Application jar file scoopi-x.x.x.jar is in lib folder along with other
dependencies. The conf folder holds the configuration files and the main
configuration file is conf/scoopi.properties
. By default, following
two properties are defined.
scoopi.defs.dir=/defs/examples/jsoup/ex-1
scoopi.useDatastore=false
The property scoopi.defs.dir points to example 1 which is loaded when we run Scoopi. The other property scoopi.useDatastore is set to false which allows us to run Scoopi without setting up database. In a later chapter, we show how to setup database and use it to persist Scoopi objects. Till then, set it to false.
Let’s run Scoopi and check the installation.
cd scoopi-x.x.x
scoopi.sh // scoopi.bat for windows
It starts ScoopiEngine and loads files defined in
defs/examples/jsoup/ex-1
folder and outputs data to output/data.txt
file.
As we progress through the guide, we cover examples one by one. To load
other examples, modify the scoopi.defs.dir property in
conf/scoopi.properties
and run Scoopi.
Examples
Scoopi comes with a set of example definition files : ex-1 to ex-14.

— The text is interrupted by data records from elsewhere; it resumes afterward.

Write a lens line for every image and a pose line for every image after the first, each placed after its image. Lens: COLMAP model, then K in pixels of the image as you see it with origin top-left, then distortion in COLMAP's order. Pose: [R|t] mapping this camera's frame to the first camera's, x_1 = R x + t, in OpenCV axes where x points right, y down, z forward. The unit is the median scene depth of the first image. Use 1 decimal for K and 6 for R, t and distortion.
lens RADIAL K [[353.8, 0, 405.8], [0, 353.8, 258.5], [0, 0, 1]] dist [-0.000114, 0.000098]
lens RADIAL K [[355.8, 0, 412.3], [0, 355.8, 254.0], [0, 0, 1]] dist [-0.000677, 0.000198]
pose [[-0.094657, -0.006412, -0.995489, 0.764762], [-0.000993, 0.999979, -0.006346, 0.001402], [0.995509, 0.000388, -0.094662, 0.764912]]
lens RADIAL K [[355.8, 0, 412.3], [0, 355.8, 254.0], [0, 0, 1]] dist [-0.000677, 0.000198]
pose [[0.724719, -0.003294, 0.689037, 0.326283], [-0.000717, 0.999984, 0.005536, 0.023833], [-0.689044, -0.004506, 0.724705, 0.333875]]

Examples uses HTML pages from examples/page
folder and extract data
from it. The pages are financial data such as Balance Sheet, Profit and
Loss Account and Share price etc., of a company. Each example builds on
the previous one, so that major portion of definitions remains same
throughout this guide for easy understanding of the concepts.
Examples come in two flavors – JSoup which uses selectors to query data and HtmlUnit which uses XPath as query. This guide focus on JSoup examples, as JSoup is easy to use and light on memory. HtmlUnit examples are same as JSoup ones but uses XPath for queries.
While running example you can disable persistence by setting
scoopi.useDatastore=false in conf/scoopi.properties
file. However,
there is no harm in running examples with useDatastore as true but
ensure that database is up and running else examples throw database not
found error.
In the next chapter, we start with Example 1.